As part of completion of your thesis/project, you will present your research at Student Showcase in April. At Student Showcase students may give either paper presentations or poster presentations. Student Showcase also accommodates power point slide presentations.
Below are some helpful ideas as you prepare to read your paper.
- Plan on approximately two minutes per double-spaced page.
- To shorten your presentation, remove specific examples from your paper. It's okay to either summarize them or mention them in passing and say, "For the sake of time, we won't discuss?"
- Adjust your paper to be appropriate to your audience. This may mean adding an entirely new introduction, which explains the background and significance of your topic.
- Be sure to read your paper aloud as you revise it for presentation, keeping in mind that spoken language is very different from written language. You may need to alter some of your syntax and shorten lengthy sentences, so that you won't stumble over your words and your audience will be able to follow your presentation.
- If you are concerned that you will be nervous, consider writing things like "Slow down!" "Enunciate!" "Smile!" and "Relax!" in your margins.
For tips on preparing a poster presentation, please read this page.

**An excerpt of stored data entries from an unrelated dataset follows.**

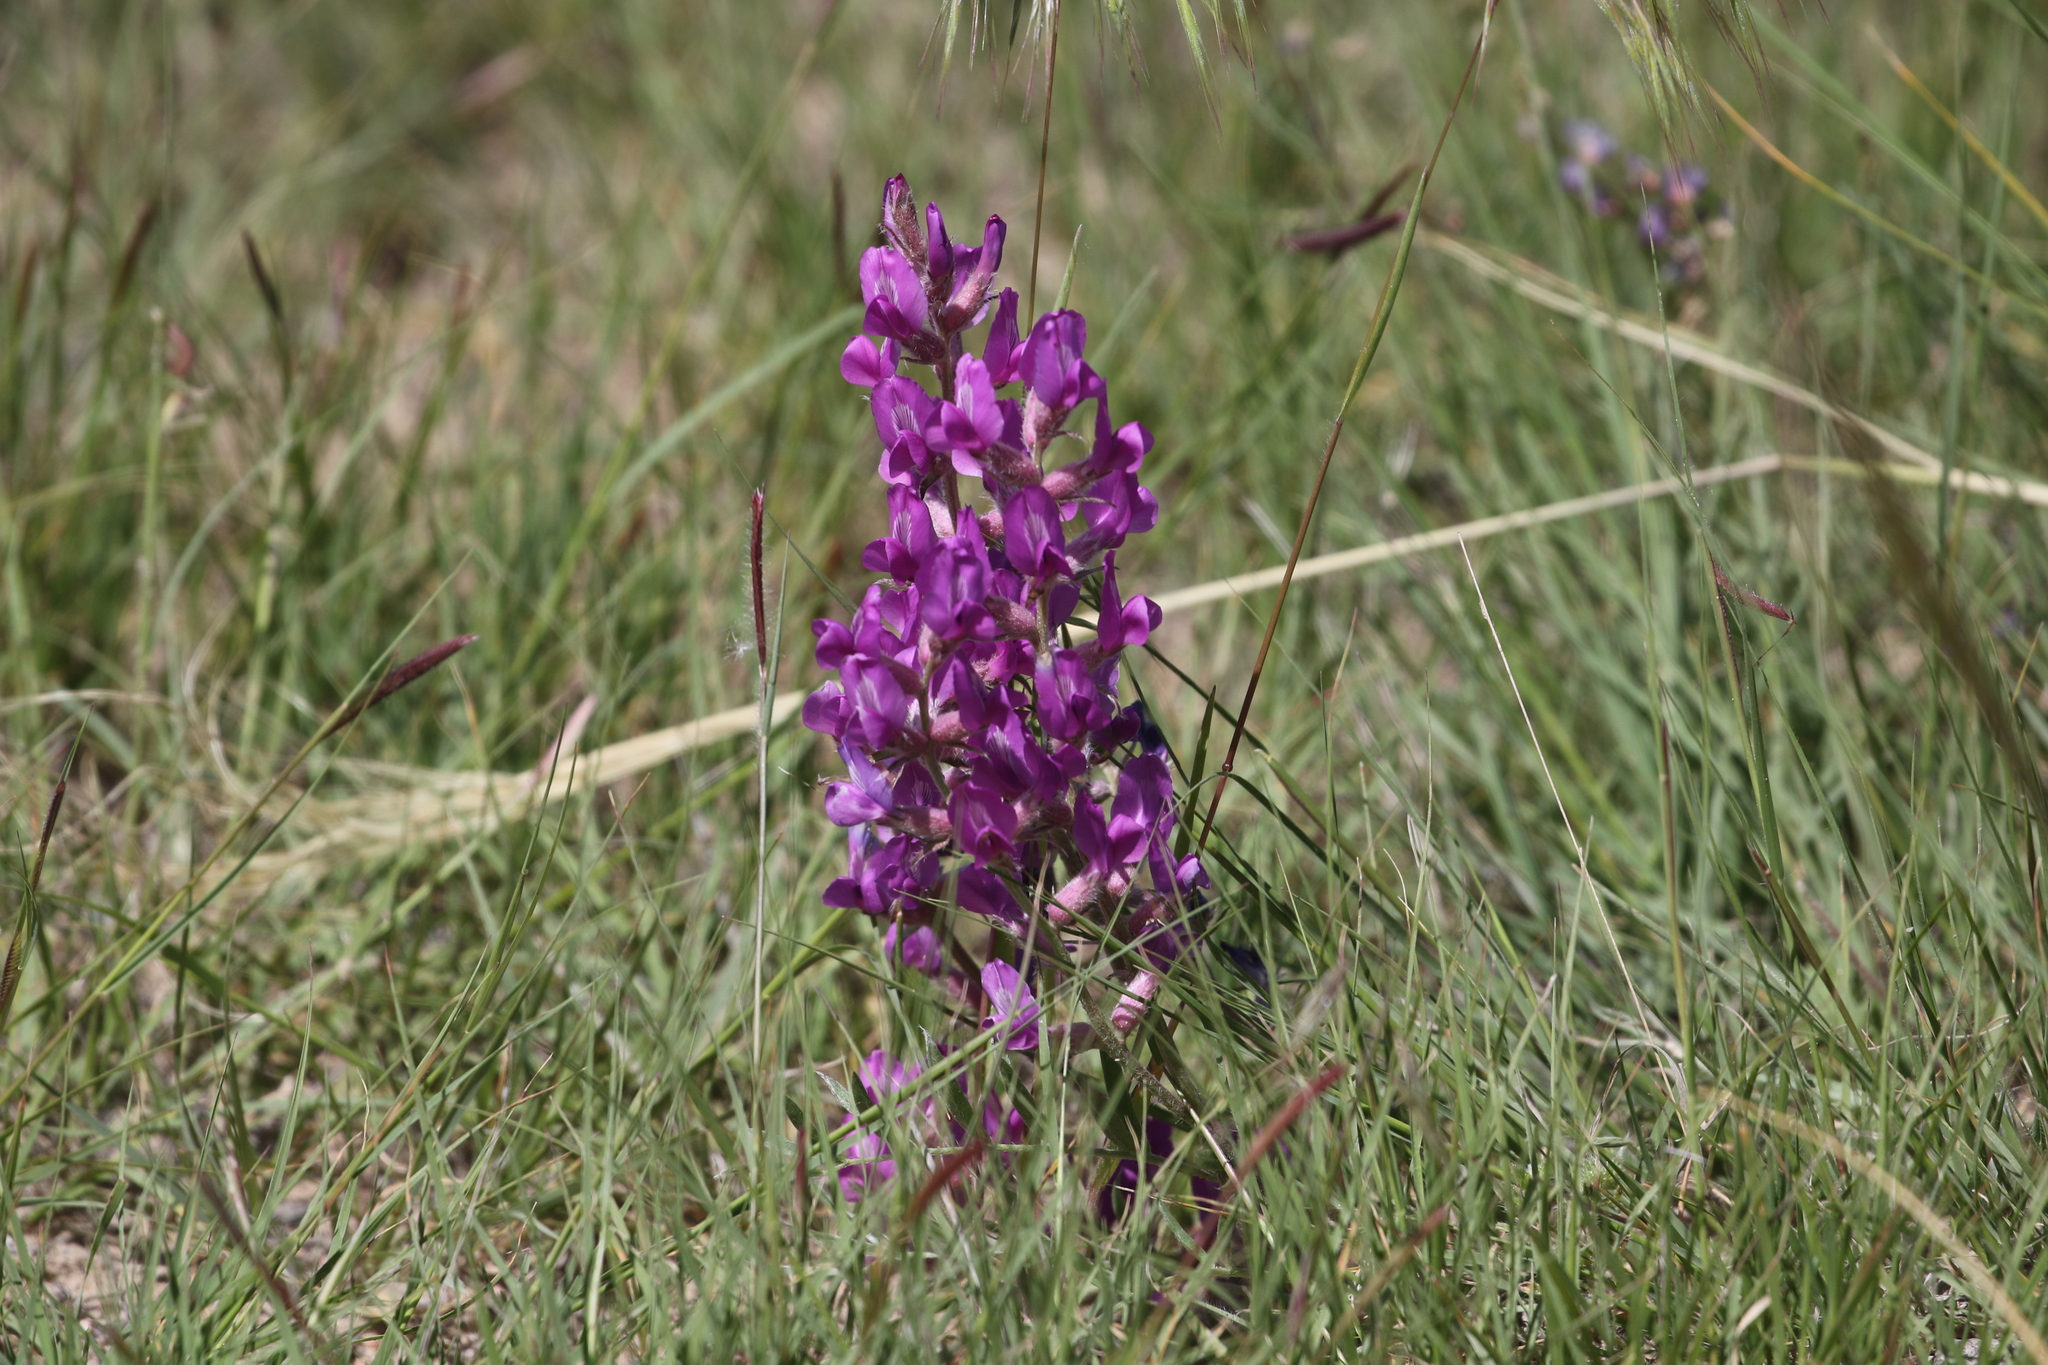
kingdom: Plantae
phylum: Tracheophyta
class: Magnoliopsida
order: Fabales
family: Fabaceae
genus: Oxytropis
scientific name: Oxytropis lambertii
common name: Purple locoweed
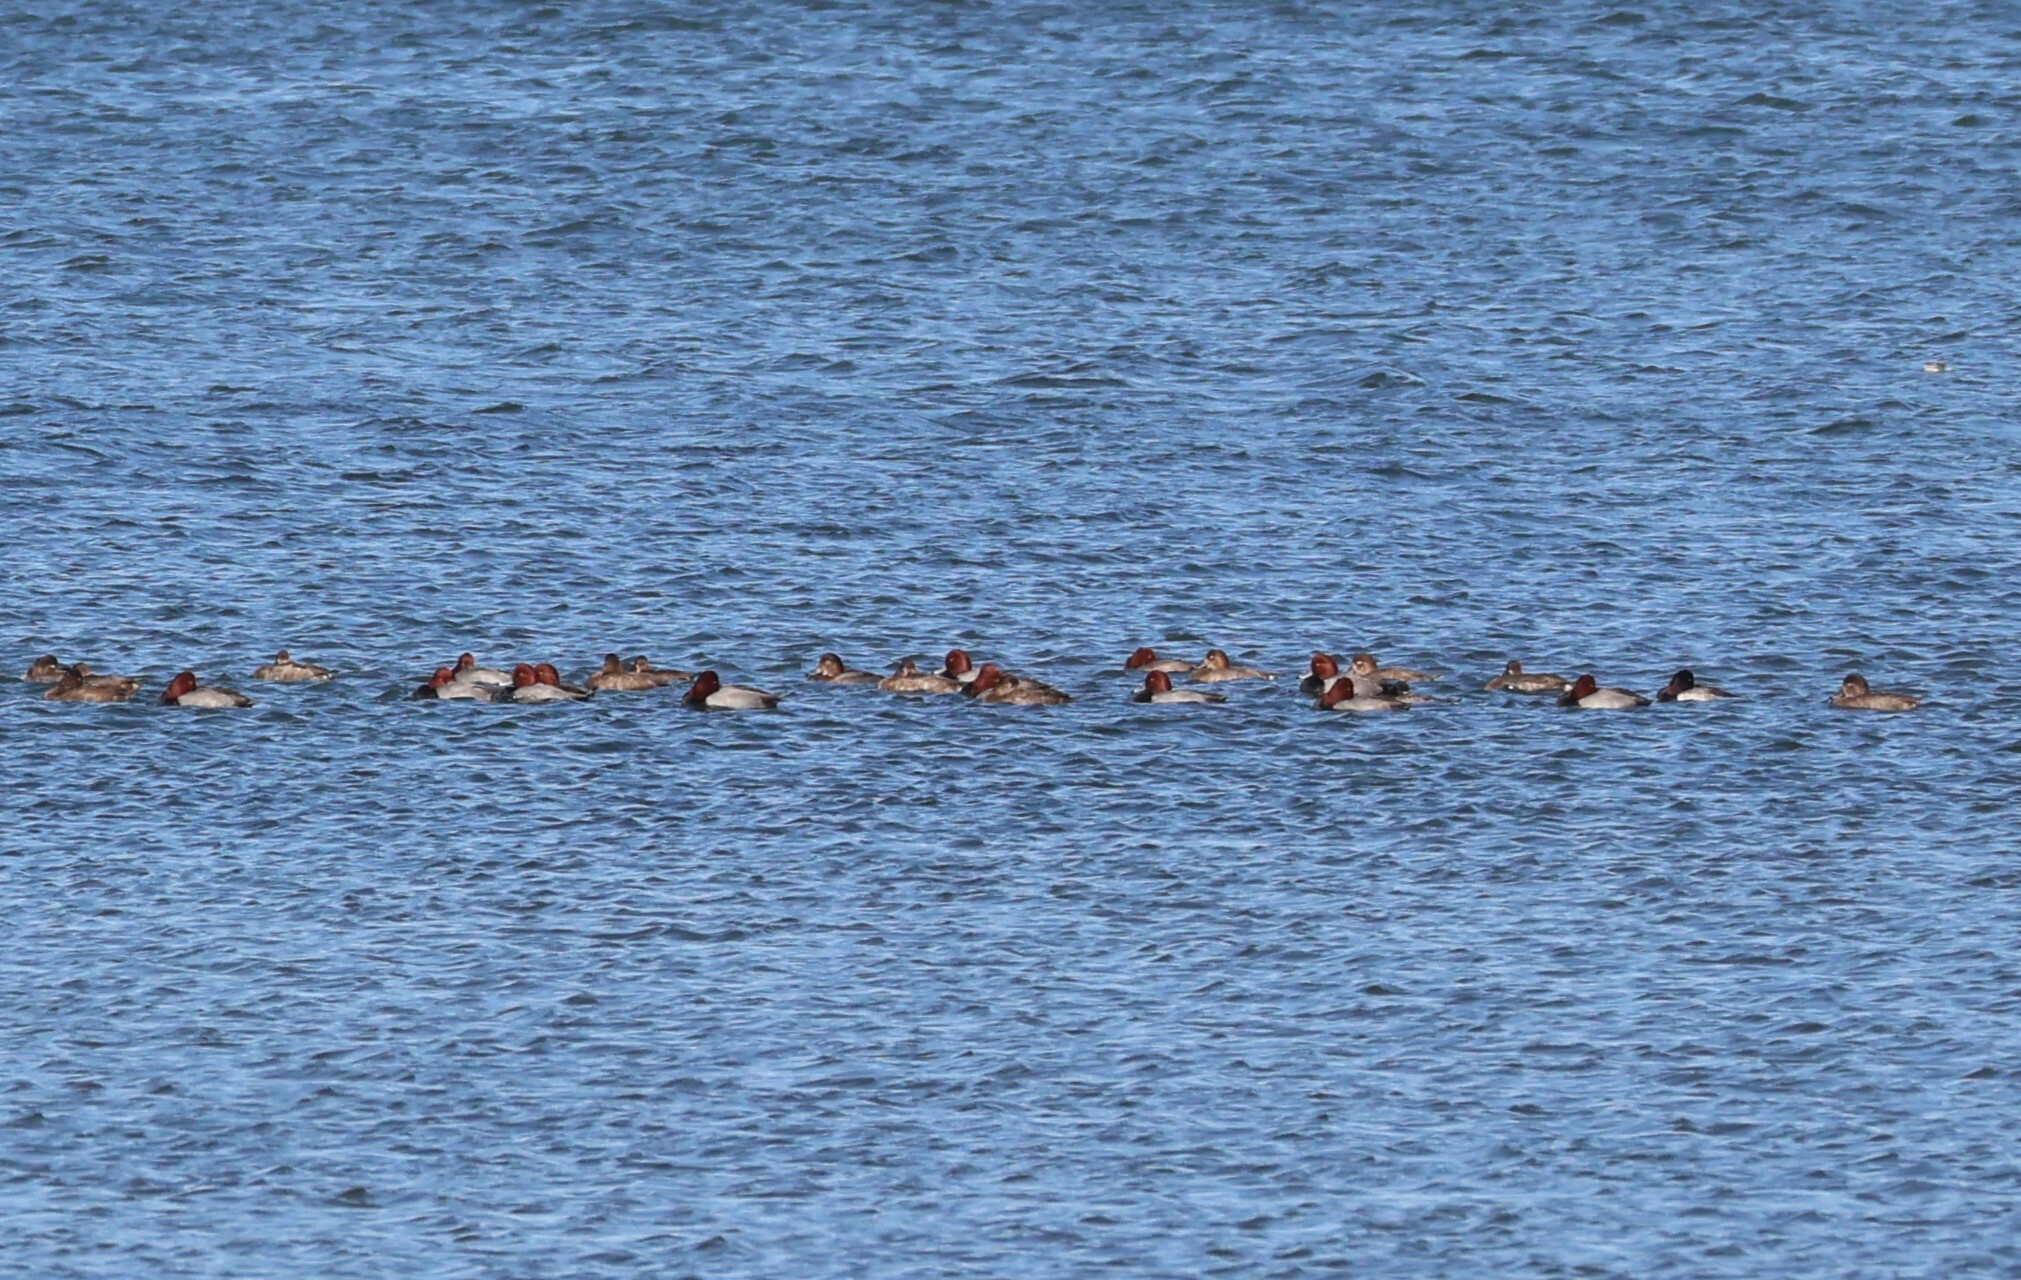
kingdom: Animalia
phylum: Chordata
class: Aves
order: Anseriformes
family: Anatidae
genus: Aythya
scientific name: Aythya americana
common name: Redhead
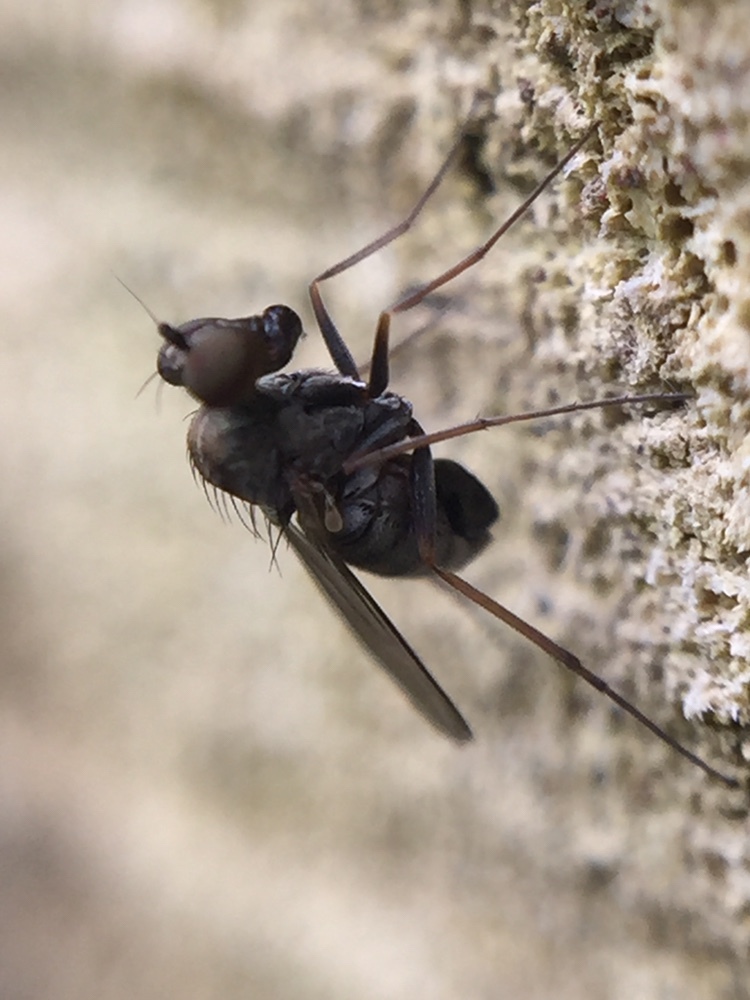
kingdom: Animalia
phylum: Arthropoda
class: Insecta
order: Diptera
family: Dolichopodidae
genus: Medetera
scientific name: Medetera grisescens
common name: Fly
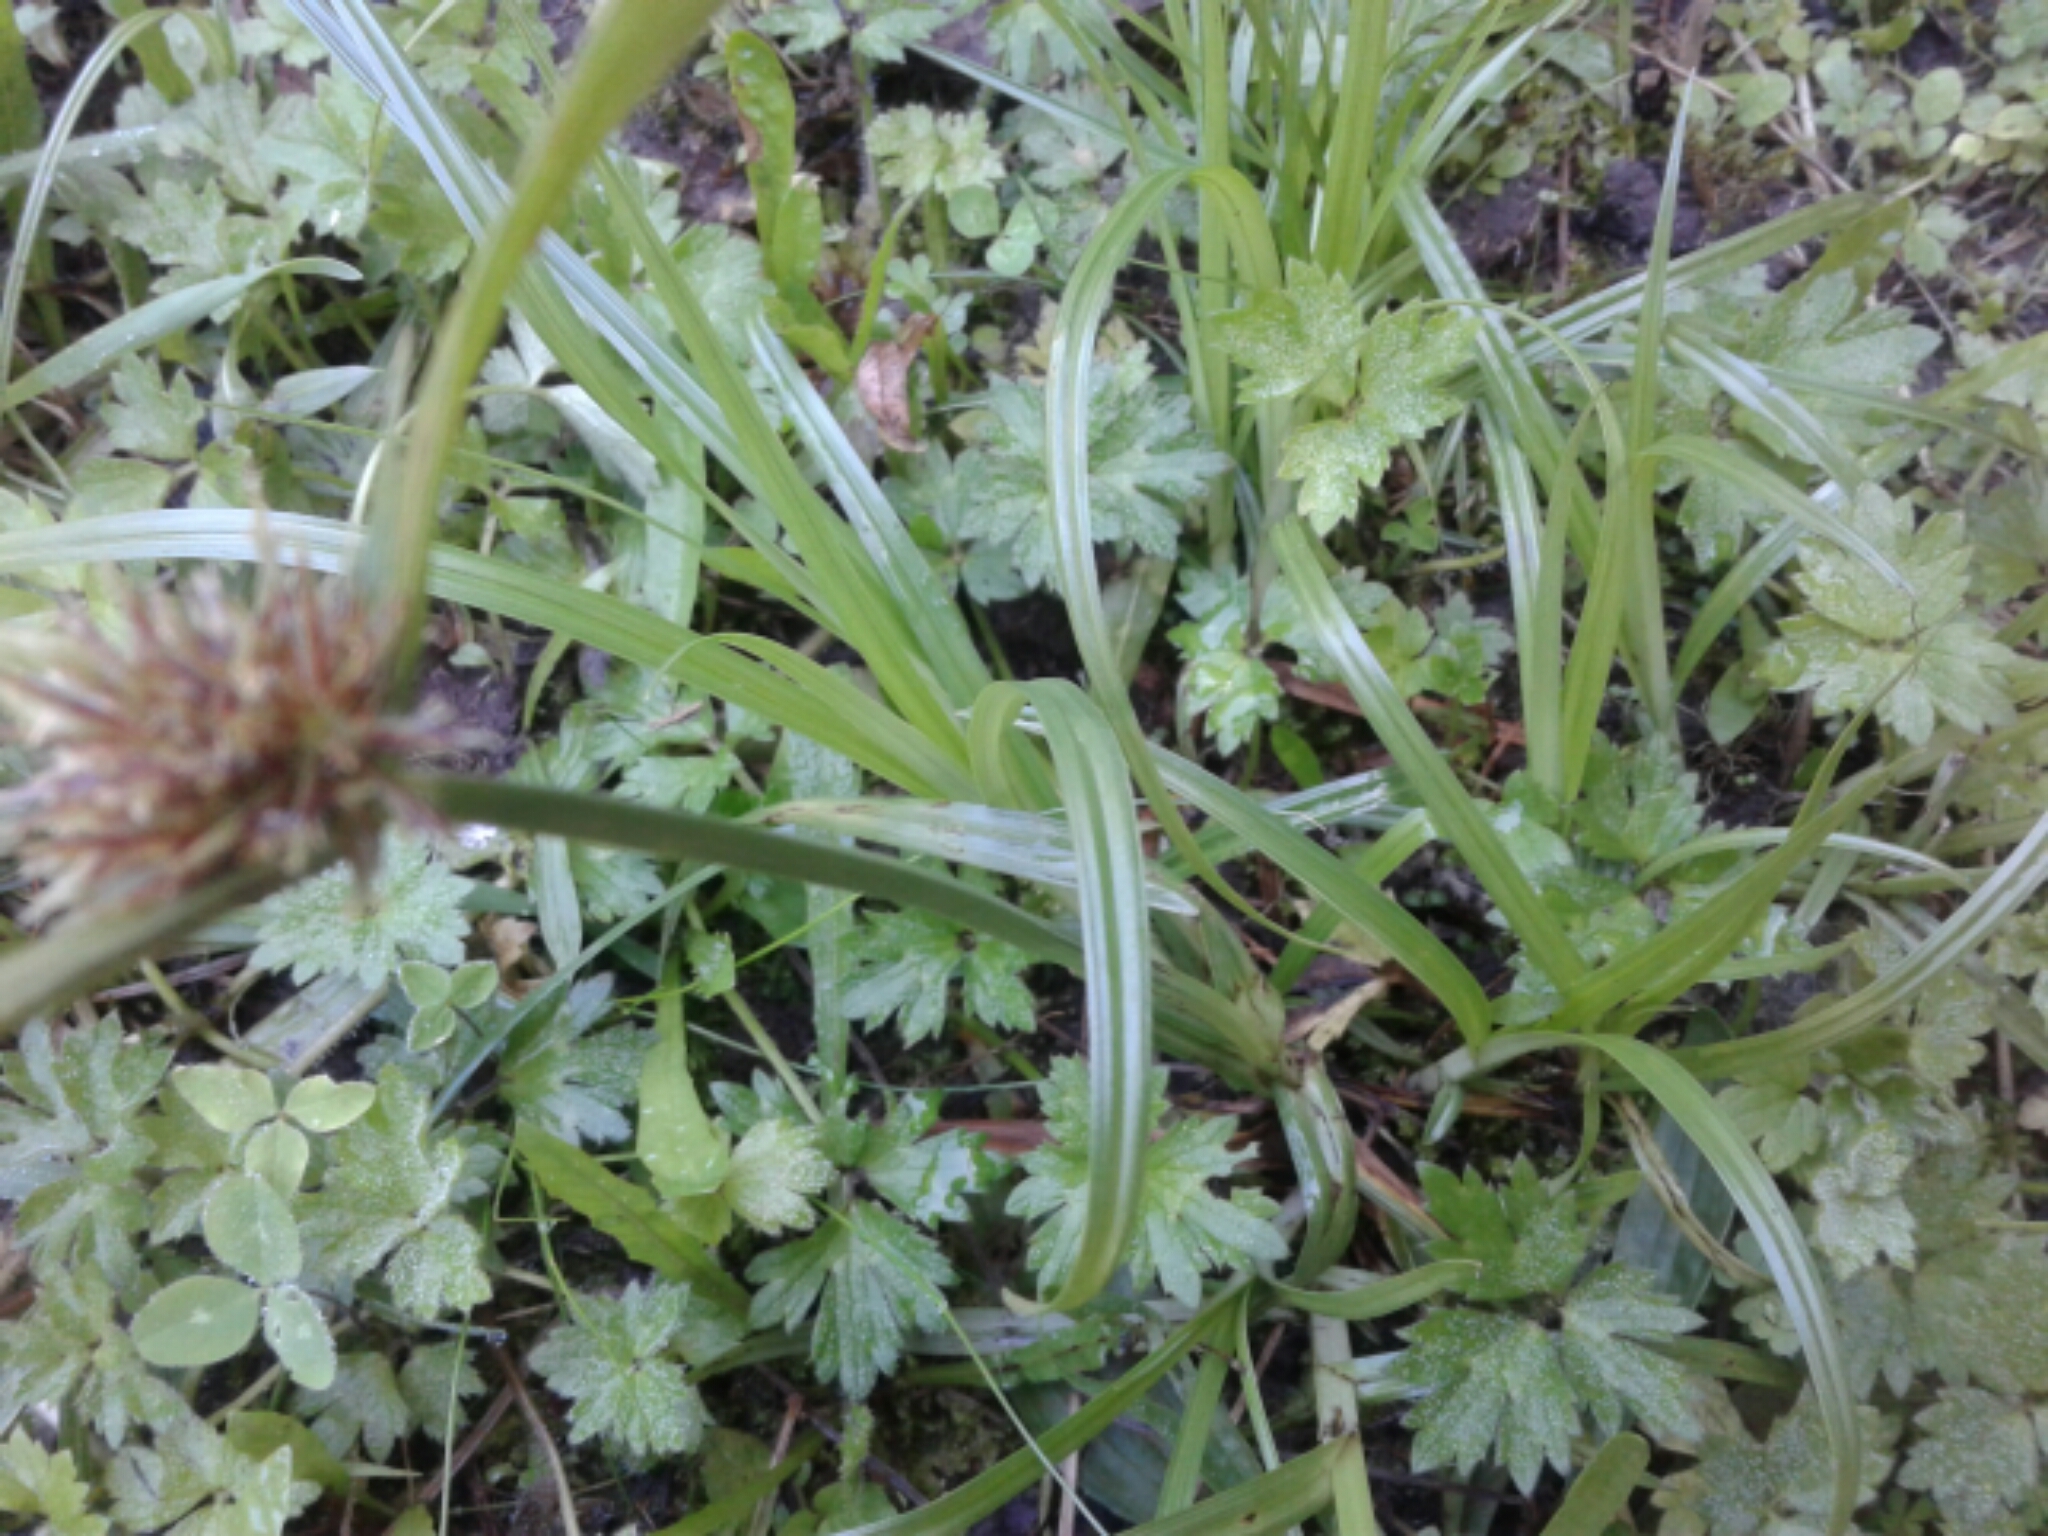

You may also find this video about preparing a poster using PowerPoint useful.
Below are some general guidelines for poster production:
In contrast to an oral presentation, a poster is a visual representation of the research project that must convey the essence of your message. In effect, it talks for the researcher. The poster presenter is on hand to answer questions and provide further details.
Posters are generally no larger than 4 feet by 4 feet. A printout on a plotter is generally 4 feet by 3 feet. (By using a PowerPoint approach, the poster may be laminated and tacked to a board on an easel for easy display rather than assembling the parts of the poster as is traditional.)
- Title Tells the name of the project, the people involved in the work, and their affiliation; the title should be large, descriptive, and concise.
- Abstract States what you set out to do, how you have done it, the key results, and the main findings and conclusions.
- Introduction Includes clear statements about the problem that you are trying to solve, the new ideas or items you are trying to discover or create, or the proofs that you are trying to establish. Note the background work that has led up to the current status of your research of creative work in this area.
- Theory or Methods Explains the basis of the techniques that you are using or the procedures that you have adopted in your study. You should also state and justify any assumptions, so that your results can be viewed in the proper context.
- Results Show illustrative examples of the main results of products of your work.
- Conclusions Discusses the main findings of your investigation and their value.
- Further Plans Contains recommendations and thoughts about how the work could be continued. What kind of things could be done next? What are some possible long-term goals or outcomes?
- Acknowledgements Allows you to thank organizations that have provided financial support or the individuals who donated time to help with the project.
- Keep the material simple and concise with plenty of white space.
- Use colors sparingly to emphasize, differentiate, and add interest. (In general, it is better to keep the background light, as people are used to that.)
- Pictures, graphs, and charts can be helpful in communicating a message quickly. Equations should be kept to a minimum, be large enough to read, and accompanied by definitions to explain significance of each variable. Label any diagrams and drawings. Clipart may be used for interest as long as it doesn't distract.
- Font size should be such that a reader can stand at a distance of 5 feet and read the text.
- Use underline text, bold face, italics, or combinations to emphasize words and phrases.
- Spelling counts. (Typographical errors do not reflect well on credibility or the presenter or on the university.)
- A poster is the story of your research. You should draft versions of your poster sections and check them for mistakes, legibility, consistency in style, and various layout arrangements. Ask your mentor professor, friends, or family to review to make sure it's your best work. Do not wait until the last minute.